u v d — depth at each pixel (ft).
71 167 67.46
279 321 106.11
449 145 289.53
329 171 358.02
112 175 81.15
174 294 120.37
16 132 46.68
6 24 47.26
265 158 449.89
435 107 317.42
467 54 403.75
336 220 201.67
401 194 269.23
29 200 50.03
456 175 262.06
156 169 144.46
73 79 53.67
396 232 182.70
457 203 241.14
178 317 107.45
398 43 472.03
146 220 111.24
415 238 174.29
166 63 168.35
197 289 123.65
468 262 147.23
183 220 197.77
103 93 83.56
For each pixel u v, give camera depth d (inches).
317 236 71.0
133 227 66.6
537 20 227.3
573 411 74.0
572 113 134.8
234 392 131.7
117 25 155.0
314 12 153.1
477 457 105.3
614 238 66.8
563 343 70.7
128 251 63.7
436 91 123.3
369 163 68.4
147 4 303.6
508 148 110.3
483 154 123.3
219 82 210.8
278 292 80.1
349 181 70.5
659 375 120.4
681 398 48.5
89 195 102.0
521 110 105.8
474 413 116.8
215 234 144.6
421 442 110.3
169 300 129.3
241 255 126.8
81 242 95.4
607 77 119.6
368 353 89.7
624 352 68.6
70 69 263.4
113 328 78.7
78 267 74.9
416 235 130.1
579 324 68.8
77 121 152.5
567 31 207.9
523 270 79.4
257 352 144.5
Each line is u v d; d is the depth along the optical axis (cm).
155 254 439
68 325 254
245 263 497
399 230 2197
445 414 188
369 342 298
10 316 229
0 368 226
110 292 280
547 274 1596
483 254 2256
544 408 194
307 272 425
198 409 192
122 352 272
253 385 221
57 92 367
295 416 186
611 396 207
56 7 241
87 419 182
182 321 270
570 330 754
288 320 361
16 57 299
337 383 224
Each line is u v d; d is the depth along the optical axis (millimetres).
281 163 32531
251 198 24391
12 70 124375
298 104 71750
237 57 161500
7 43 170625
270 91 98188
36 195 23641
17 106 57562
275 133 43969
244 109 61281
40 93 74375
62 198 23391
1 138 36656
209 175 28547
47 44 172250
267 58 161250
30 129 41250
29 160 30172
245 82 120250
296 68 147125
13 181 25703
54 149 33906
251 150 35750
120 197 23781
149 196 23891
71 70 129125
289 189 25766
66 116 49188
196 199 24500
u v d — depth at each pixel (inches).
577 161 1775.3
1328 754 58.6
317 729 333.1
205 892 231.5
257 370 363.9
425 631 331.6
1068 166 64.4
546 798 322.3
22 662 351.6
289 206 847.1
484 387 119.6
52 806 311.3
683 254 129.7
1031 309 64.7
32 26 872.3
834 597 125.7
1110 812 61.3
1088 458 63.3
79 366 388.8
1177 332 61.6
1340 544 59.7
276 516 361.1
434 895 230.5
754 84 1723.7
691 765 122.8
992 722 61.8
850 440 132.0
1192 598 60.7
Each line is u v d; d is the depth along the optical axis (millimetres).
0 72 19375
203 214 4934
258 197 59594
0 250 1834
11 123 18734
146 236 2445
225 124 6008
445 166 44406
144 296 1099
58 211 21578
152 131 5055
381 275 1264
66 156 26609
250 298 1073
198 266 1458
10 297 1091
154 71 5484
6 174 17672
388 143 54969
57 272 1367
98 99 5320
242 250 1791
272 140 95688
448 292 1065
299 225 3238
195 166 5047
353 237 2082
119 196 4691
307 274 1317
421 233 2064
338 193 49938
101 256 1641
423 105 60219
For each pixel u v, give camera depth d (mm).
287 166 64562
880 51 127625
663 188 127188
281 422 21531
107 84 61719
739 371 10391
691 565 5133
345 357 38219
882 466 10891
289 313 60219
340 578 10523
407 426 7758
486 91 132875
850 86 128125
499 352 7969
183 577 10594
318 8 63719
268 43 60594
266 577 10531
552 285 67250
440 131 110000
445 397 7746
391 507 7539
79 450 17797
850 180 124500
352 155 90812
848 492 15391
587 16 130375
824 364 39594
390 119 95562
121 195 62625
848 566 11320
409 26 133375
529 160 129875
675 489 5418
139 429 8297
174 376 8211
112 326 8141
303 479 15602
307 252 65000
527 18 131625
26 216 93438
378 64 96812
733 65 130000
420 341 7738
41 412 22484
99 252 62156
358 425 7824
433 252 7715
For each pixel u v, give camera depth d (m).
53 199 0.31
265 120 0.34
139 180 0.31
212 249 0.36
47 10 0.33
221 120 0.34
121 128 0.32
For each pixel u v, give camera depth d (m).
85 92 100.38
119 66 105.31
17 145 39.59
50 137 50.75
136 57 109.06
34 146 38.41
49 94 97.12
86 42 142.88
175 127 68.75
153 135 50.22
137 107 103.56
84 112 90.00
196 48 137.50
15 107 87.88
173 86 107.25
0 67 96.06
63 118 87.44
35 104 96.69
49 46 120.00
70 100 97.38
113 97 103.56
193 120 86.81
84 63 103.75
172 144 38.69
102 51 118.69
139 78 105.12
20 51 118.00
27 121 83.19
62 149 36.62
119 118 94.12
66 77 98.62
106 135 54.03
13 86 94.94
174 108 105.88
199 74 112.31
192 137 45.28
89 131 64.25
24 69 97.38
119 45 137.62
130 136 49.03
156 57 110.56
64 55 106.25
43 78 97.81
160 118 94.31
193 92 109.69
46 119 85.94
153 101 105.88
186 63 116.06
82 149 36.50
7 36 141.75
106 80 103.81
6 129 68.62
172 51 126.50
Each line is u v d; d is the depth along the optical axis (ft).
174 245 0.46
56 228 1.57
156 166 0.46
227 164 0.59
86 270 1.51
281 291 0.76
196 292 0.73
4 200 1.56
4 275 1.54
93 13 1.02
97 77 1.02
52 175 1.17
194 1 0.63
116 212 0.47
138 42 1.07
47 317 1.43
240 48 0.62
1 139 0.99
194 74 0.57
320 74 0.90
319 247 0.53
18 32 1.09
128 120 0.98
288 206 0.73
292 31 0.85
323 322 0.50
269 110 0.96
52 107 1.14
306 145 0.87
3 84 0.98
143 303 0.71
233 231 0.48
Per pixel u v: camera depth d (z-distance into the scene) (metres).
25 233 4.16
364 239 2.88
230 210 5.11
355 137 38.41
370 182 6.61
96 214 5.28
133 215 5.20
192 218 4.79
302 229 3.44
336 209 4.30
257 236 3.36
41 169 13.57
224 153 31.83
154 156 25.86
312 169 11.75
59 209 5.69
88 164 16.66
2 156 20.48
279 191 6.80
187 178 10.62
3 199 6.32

- - -

Using the material above, write out each entry again with nothing changed.

EXERCISE RESPONSE —
u v d — depth at each pixel (ft).
71 167 67.46
279 321 106.11
449 145 289.53
329 171 358.02
112 175 81.15
174 294 120.37
16 132 46.68
6 24 47.26
265 158 449.89
435 107 317.42
467 54 403.75
336 220 201.67
401 194 269.23
29 200 50.03
456 175 262.06
156 169 144.46
73 79 53.67
396 232 182.70
457 203 241.14
178 317 107.45
398 43 472.03
146 220 111.24
415 238 174.29
166 63 168.35
197 289 123.65
468 262 147.23
183 220 197.77
103 93 83.56
For each pixel u v, give camera depth d (inches).
317 236 71.0
133 227 66.6
537 20 227.3
573 411 74.0
572 113 134.8
234 392 131.7
117 25 155.0
314 12 153.1
477 457 105.3
614 238 66.8
563 343 70.7
128 251 63.7
436 91 123.3
369 163 68.4
147 4 303.6
508 148 110.3
483 154 123.3
219 82 210.8
278 292 80.1
349 181 70.5
659 375 120.4
681 398 48.5
89 195 102.0
521 110 105.8
474 413 116.8
215 234 144.6
421 442 110.3
169 300 129.3
241 255 126.8
81 242 95.4
607 77 119.6
368 353 89.7
624 352 68.6
70 69 263.4
113 328 78.7
78 267 74.9
416 235 130.1
579 324 68.8
77 121 152.5
567 31 207.9
523 270 79.4
257 352 144.5
Each line is u v d; d is the depth along the optical axis (cm).
155 254 439
68 325 254
245 263 497
399 230 2197
445 414 188
369 342 298
10 316 229
0 368 226
110 292 280
547 274 1596
483 254 2256
544 408 194
307 272 425
198 409 192
122 352 272
253 385 221
57 92 367
295 416 186
611 396 207
56 7 241
87 419 182
182 321 270
570 330 754
288 320 361
16 57 299
337 383 224
Each line is u v d; d is the depth along the optical axis (millimetres).
281 163 32531
251 198 24391
12 70 124375
298 104 71750
237 57 161500
7 43 170625
270 91 98188
36 195 23641
17 106 57562
275 133 43969
244 109 61281
40 93 74375
62 198 23391
1 138 36656
209 175 28547
47 44 172250
267 58 161250
30 129 41250
29 160 30172
245 82 120250
296 68 147125
13 181 25703
54 149 33906
251 150 35750
120 197 23781
149 196 23891
71 70 129125
289 189 25766
66 116 49188
196 199 24500
u v d — depth at each pixel (inches).
577 161 1775.3
1328 754 58.6
317 729 333.1
205 892 231.5
257 370 363.9
425 631 331.6
1068 166 64.4
546 798 322.3
22 662 351.6
289 206 847.1
484 387 119.6
52 806 311.3
683 254 129.7
1031 309 64.7
32 26 872.3
834 597 125.7
1110 812 61.3
1088 458 63.3
79 366 388.8
1177 332 61.6
1340 544 59.7
276 516 361.1
434 895 230.5
754 84 1723.7
691 765 122.8
992 722 61.8
850 440 132.0
1192 598 60.7
Each line is u v d; d is the depth along the optical axis (millimetres).
0 72 19375
203 214 4934
258 197 59594
0 250 1834
11 123 18734
146 236 2445
225 124 6008
445 166 44406
144 296 1099
58 211 21578
152 131 5055
381 275 1264
66 156 26609
250 298 1073
198 266 1458
10 297 1091
154 71 5484
6 174 17672
388 143 54969
57 272 1367
98 99 5320
242 250 1791
272 140 95688
448 292 1065
299 225 3238
195 166 5047
353 237 2082
119 196 4691
307 274 1317
421 233 2064
338 193 49938
101 256 1641
423 105 60219
For each pixel u v, give camera depth d (mm).
287 166 64562
880 51 127625
663 188 127188
281 422 21531
107 84 61719
739 371 10391
691 565 5133
345 357 38219
882 466 10891
289 313 60219
340 578 10523
407 426 7758
486 91 132875
850 86 128125
499 352 7969
183 577 10594
318 8 63719
268 43 60594
266 577 10531
552 285 67250
440 131 110000
445 397 7746
391 507 7539
79 450 17797
850 180 124500
352 155 90812
848 492 15391
587 16 130375
824 364 39594
390 119 95562
121 195 62625
848 566 11320
409 26 133375
529 160 129875
675 489 5418
139 429 8297
174 376 8211
112 326 8141
303 479 15602
307 252 65000
527 18 131625
26 216 93438
378 64 96812
733 65 130000
420 341 7738
41 412 22484
99 252 62156
358 425 7824
433 252 7715
For each pixel u v, give camera depth d (m).
53 199 0.31
265 120 0.34
139 180 0.31
212 249 0.36
47 10 0.33
221 120 0.34
121 128 0.32
For each pixel u v, give camera depth d (m).
85 92 100.38
119 66 105.31
17 145 39.59
50 137 50.75
136 57 109.06
34 146 38.41
49 94 97.12
86 42 142.88
175 127 68.75
153 135 50.22
137 107 103.56
84 112 90.00
196 48 137.50
15 107 87.88
173 86 107.25
0 67 96.06
63 118 87.44
35 104 96.69
49 46 120.00
70 100 97.38
113 97 103.56
193 120 86.81
84 63 103.75
172 144 38.69
102 51 118.69
139 78 105.12
20 51 118.00
27 121 83.19
62 149 36.62
119 118 94.12
66 77 98.62
106 135 54.03
13 86 94.94
174 108 105.88
199 74 112.31
192 137 45.28
89 131 64.25
24 69 97.38
119 45 137.62
130 136 49.03
156 57 110.56
64 55 106.25
43 78 97.81
160 118 94.31
193 92 109.69
46 119 85.94
153 101 105.88
186 63 116.06
82 149 36.50
7 36 141.75
106 80 103.81
6 129 68.62
172 51 126.50
Each line is u v d; d is the depth along the optical axis (ft).
174 245 0.46
56 228 1.57
156 166 0.46
227 164 0.59
86 270 1.51
281 291 0.76
196 292 0.73
4 200 1.56
4 275 1.54
93 13 1.02
97 77 1.02
52 175 1.17
194 1 0.63
116 212 0.47
138 42 1.07
47 317 1.43
240 48 0.62
1 139 0.99
194 74 0.57
320 74 0.90
319 247 0.53
18 32 1.09
128 120 0.98
288 206 0.73
292 31 0.85
323 322 0.50
269 110 0.96
52 107 1.14
306 145 0.87
3 84 0.98
143 303 0.71
233 231 0.48
Per pixel u v: camera depth d (z-distance into the scene) (metres).
25 233 4.16
364 239 2.88
230 210 5.11
355 137 38.41
370 182 6.61
96 214 5.28
133 215 5.20
192 218 4.79
302 229 3.44
336 209 4.30
257 236 3.36
41 169 13.57
224 153 31.83
154 156 25.86
312 169 11.75
59 209 5.69
88 164 16.66
2 156 20.48
279 191 6.80
187 178 10.62
3 199 6.32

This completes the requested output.